In many ways saṃsāra and liberation from duḥkha and saṃsāra, are similarly dependent on social conditioning. Saṃsāra in Buddhism is the “suffering-laden cycle of life, death, and rebirth, without beginning or end”.[i] More broadly it refers to our day-to-day, ordinary existence. Duḥkha, in current definitions, is anxiety, distress, frustration, unease, and unsatisfactoriness. The Japanese, Buddhist inspired, psychiatrist, researcher and philosopher, Morita Shoma, wrote that duḥkha is what we refer to as neurosis.[ii]
Most people who refer to themselves as Buddhist have no problem thinking of saṃsāra as our everyday, mundane, existence. Many people reject the reference to the “suffering-laden cycle of life, death, and rebirth, without beginning or end” Rebirth and the cycle, is their objection. This may be due to a metaphysical preconception of rebirth, or some other factor. In this, they feel a freedom from what they would refer to as superstition. On the other hand, I came to Buddhism after reading Eastern philosophy and then being exposed to scientific physics, in which the first law of thermodynamics is the conservation law, which states that the total energy of an isolated system is constant; energy can be transformed from one form to another but can be neither created nor destroyed. Thus there is a cycle of rebirth, not in a metaphysical manner, but in harmony with the laws of Buddhism, Taoism, and modern physics.
From this perspective I define freedom as being free from the notion of beginning and end, free from the existential crises of a given life as finite and indeterminate. Rather, there is the liberation from “No old age and death, no end of old age and death” as recited in the Heart Sutra.
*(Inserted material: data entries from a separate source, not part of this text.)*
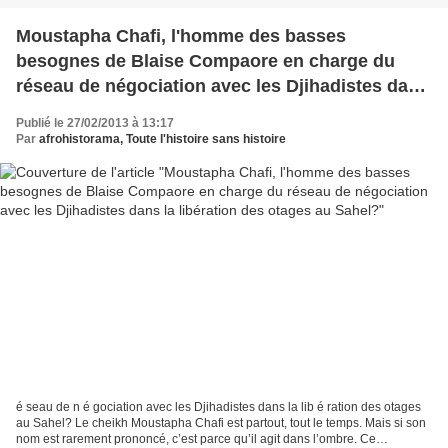
Moustapha Chafi, l'homme des basses
besognes de Blaise Compaore en charge du
réseau de négociation avec les Djihadistes dans
la libération des otages au Sahel?
Publié le 27/02/2013 à 13:17
Par
afrohistorama, Toute l'histoire sans histoire
é seau de n é gociation avec les Djihadistes dans la lib é ration des otages
au Sahel? Le cheikh Moustapha Chafi est partout, tout le temps. Mais si son
nom est rarement prononcé, c’est parce qu’il agit dans l’ombre. Ce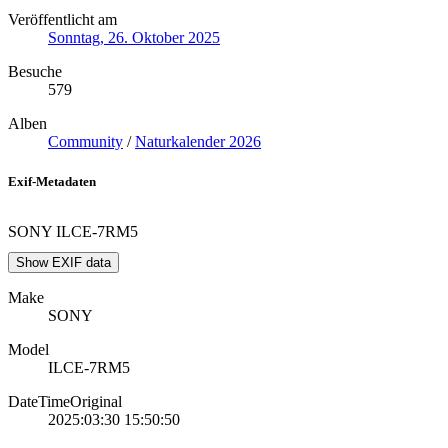
Veröffentlicht am
Sonntag, 26. Oktober 2025
Besuche
579
Alben
Community
/
Naturkalender 2026
Exif-Metadaten
SONY ILCE-7RM5
Show EXIF data
Make
SONY
Model
ILCE-7RM5
DateTimeOriginal
2025:03:30 15:50:50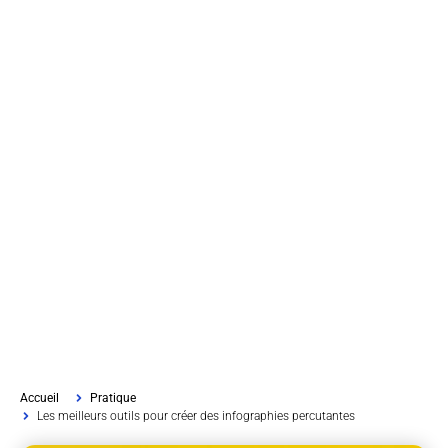
Accueil
Pratique
Les meilleurs outils pour créer des infographies percutantes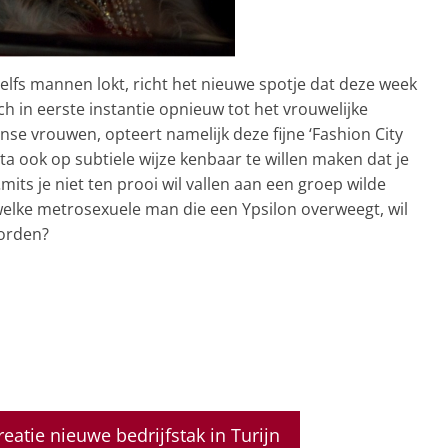
elfs mannen lokt, richt het nieuwe spotje dat deze week
ich in eerste instantie opnieuw tot het vrouwelijke
aanse vrouwen, opteert namelijk deze fijne ‘Fashion City
sta ook op subtiele wijze kenbaar te willen maken dat je
its je niet ten prooi wil vallen aan een groep wilde
lke metrosexuele man die een Ypsilon overweegt, wil
worden?
atie nieuwe bedrijfstak in Turijn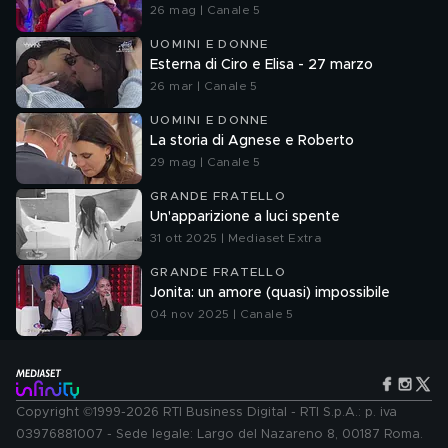
26 mag | Canale 5
UOMINI E DONNE
Esterna di Ciro e Elisa - 27 marzo
26 mar | Canale 5
UOMINI E DONNE
La storia di Agnese e Roberto
29 mag | Canale 5
GRANDE FRATELLO
Un'apparizione a luci spente
31 ott 2025 | Mediaset Extra
GRANDE FRATELLO
Jonita: un amore (quasi) impossibile
04 nov 2025 | Canale 5
Copyright ©1999-2026 RTI Business Digital - RTI S.p.A.: p. iva
03976881007 - Sede legale: Largo del Nazareno 8, 00187 Roma.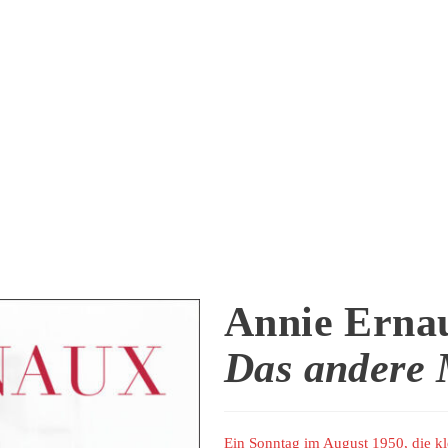
Annie Erna
Das andere
Ein Sonntag im August 1950, die kle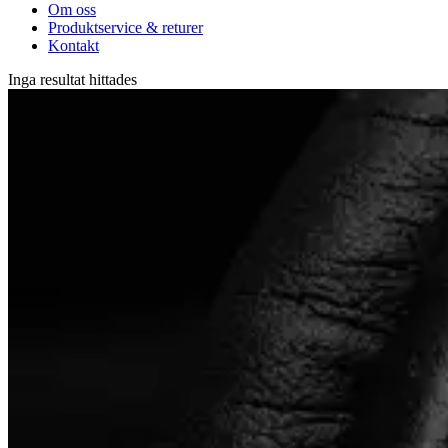
Om oss
Produktservice & returer
Kontakt
Inga resultat hittades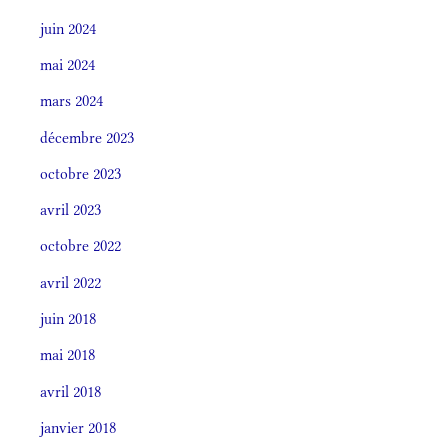
juin 2024
mai 2024
mars 2024
décembre 2023
octobre 2023
avril 2023
octobre 2022
avril 2022
juin 2018
mai 2018
avril 2018
janvier 2018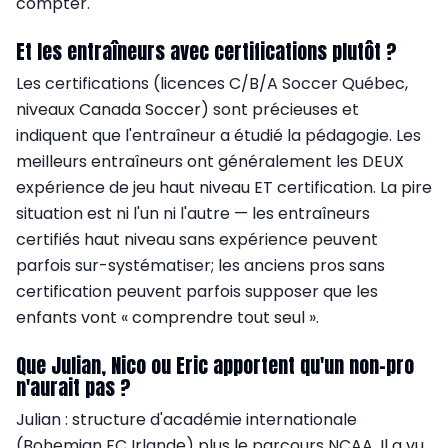
compter.
Et les entraîneurs avec certifications plutôt ?
Les certifications (licences C/B/A Soccer Québec,
niveaux Canada Soccer) sont précieuses et
indiquent que l'entraîneur a étudié la pédagogie. Les
meilleurs entraîneurs ont généralement les DEUX
expérience de jeu haut niveau ET certification. La pire
situation est ni l'un ni l'autre — les entraîneurs
certifiés haut niveau sans expérience peuvent
parfois sur-systématiser; les anciens pros sans
certification peuvent parfois supposer que les
enfants vont « comprendre tout seul ».
Que Julian, Nico ou Eric apportent qu'un non-pro
n'aurait pas ?
Julian : structure d'académie internationale
(Bohemian FC Irlande) plus le parcours NCAA. Il a vu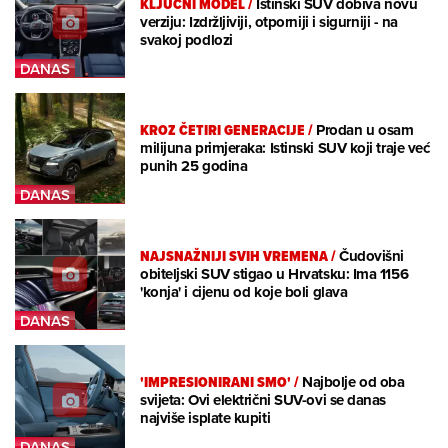
KLJUČNI MODEL
/
Istinski SUV dobiva novu
verziju: Izdržljiviji, otporniji i sigurniji - na
svakoj podlozi
KROZ ČETIRI GENERACIJE
/
Prodan u osam
milijuna primjeraka: Istinski SUV koji traje već
punih 25 godina
NAJSNAŽNIJI SVIH VREMENA
/
Čudovišni
obiteljski SUV stigao u Hrvatsku: Ima 1156
'konja' i cijenu od koje boli glava
'IMPRESIONIRANI SMO'
/
Najbolje od oba
svijeta: Ovi električni SUV-ovi se danas
najviše isplate kupiti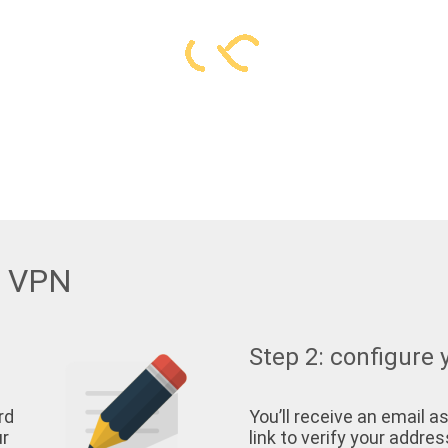
w VPN
Step 2: configure 
rd
You’ll receive an email as
ur
link to verify your address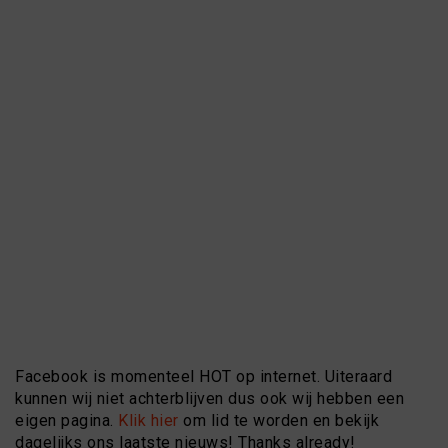
Facebook is momenteel HOT op internet. Uiteraard
kunnen wij niet achterblijven dus ook wij hebben een
eigen pagina.
Klik hier
om lid te worden en bekijk
dagelijks ons laatste nieuws! Thanks already!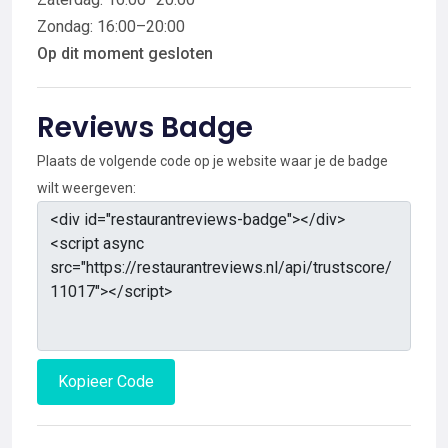
Zondag: 16:00–20:00
Op dit moment gesloten
Reviews Badge
Plaats de volgende code op je website waar je de badge
wilt weergeven:
Kopieer Code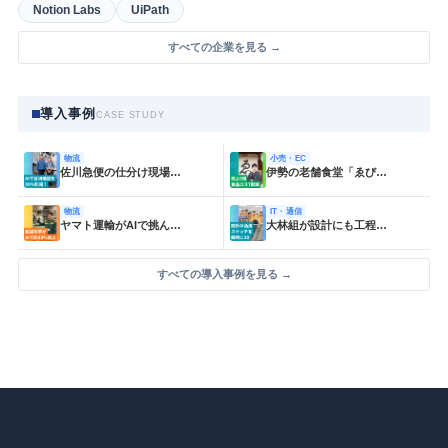
Notion Labs
UiPath
すべての企業を見る →
導入事例
CASE STUDY
物流
小売・EC
佐川急便の仕分け現場…
伊勢の老舗食堂「ゑび…
物流
IT・通信
ヤマト運輸がAIで挑ん…
大林組が設計にも工程…
すべての導入事例を見る →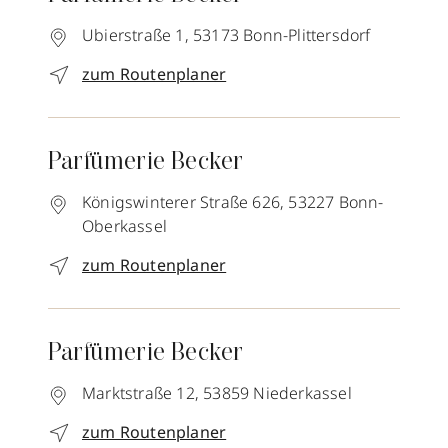
Ubierstraße 1,
53173
Bonn-Plittersdorf
zum Routenplaner
Parfümerie Becker
Königswinterer Straße 626,
53227
Bonn-
Oberkassel
zum Routenplaner
Parfümerie Becker
Marktstraße 12,
53859
Niederkassel
zum Routenplaner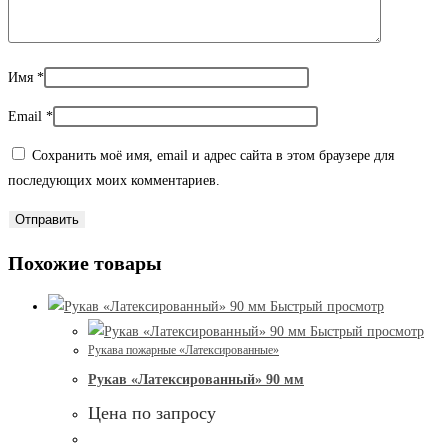
Имя
*
Email
*
Сохранить моё имя, email и адрес сайта в этом браузере для
последующих моих комментариев.
Похожие товары
Быстрый просмотр
Быстрый просмотр
Рукава пожарные «Латексированные»
Рукав «Латексированный» 90 мм
Цена по запросу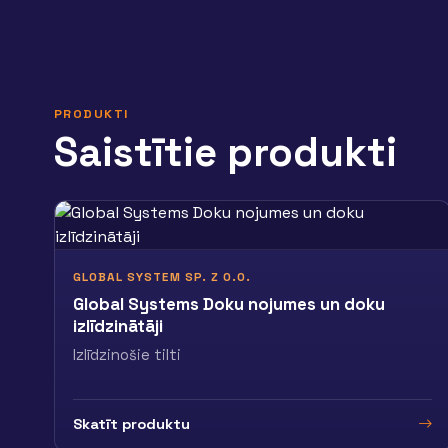
PRODUKTI
Saistītie produkti
GLOBAL SYSTEM SP. Z O.O.
Global Systems Doku nojumes un doku
izlīdzinātāji
Izlīdzinošie tilti
Skatīt produktu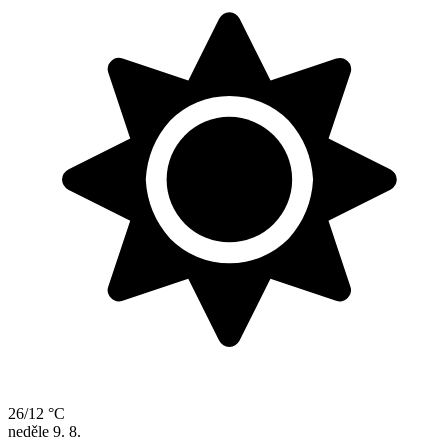
26/12 °C
neděle
9. 8.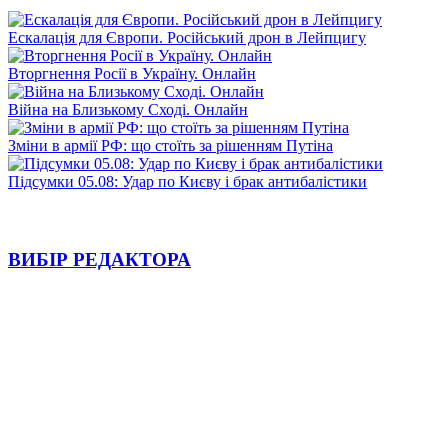
Ескалація для Європи. Російський дрон в Лейпцигу
Вторгнення Росії в Україну. Онлайн
Війна на Близькому Сході. Онлайн
Зміни в армії РФ: що стоїть за рішенням Путіна
Підсумки 05.08: Удар по Києву і брак антибалістики
ВИБІР РЕДАКТОРА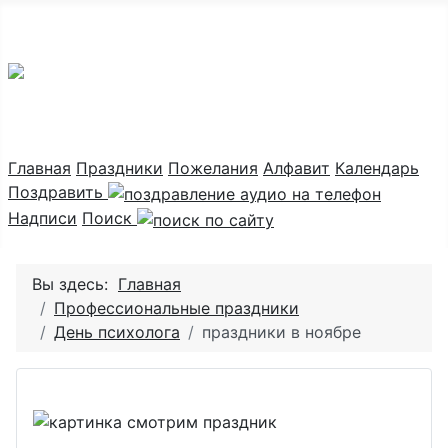
Праздник каждый день
Главная
Праздники
Пожелания
Алфавит
Календарь
Поздравить
Надписи
Поиск
Вы здесь:
Главная
Профессиональные праздники
День психолога
праздники в ноябре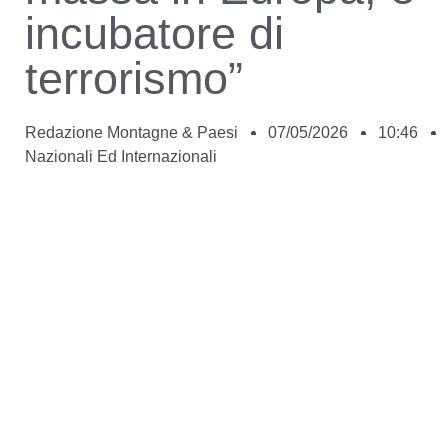
incubatore di
terrorismo”
Redazione Montagne & Paesi
07/05/2026
10:46
Nazionali Ed Internazionali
Nirvāṇa is often posited as liberation from saṃsāra. Freedom from duḥkha. From a Tendai perspective, “With no hinderance in the mind, no hinderance, therefore no fear, far beyond deluded thoughts this is Nirvāṇa.” Freedom is found not in escape, but in engagement with what is real, what is.
In the definitions of freedom, we encounter in our socio-political world opposing definitions of freedom are dualistic. From Ichinen Sanzen (Three-thousand realms are contained in one mind [moment]), Saṃsāra and Nirvāṇa are one and the same. Thus, both Saṃsāra and Nirvāṇa totally interpenetrate. Freedom means to be free from the dualities that cause us distress or duḥkha.
Freedom is a word we use in many different ways, too often it is intended as a euphemism for a coded meaning. This is not always intentional it may be the conditioning a person has experienced that produces such an effect.
I find the terms freedom and liberation to be important to our understanding of democracy and the dharma. We should use them often, but be careful about how you intend them to be used when you do. They are loaded with meanings. Meanings you might intend, but some that are unintentional.
As I read over what I have written, I realize this essay wanders all over the place – oh yeah – that’s why I call it ‘Jushoku’s Meanderings’.
Love and Gassho . . . Monshin
[i] Wilson, J. (2010). Saṃsāra and Rebirth, in Buddhism. Oxford University Press.
[ii] Fujita, C. (1986). Morita Therapy: A Psychotherapeutic System for Neurosis. Igaku-Shoin.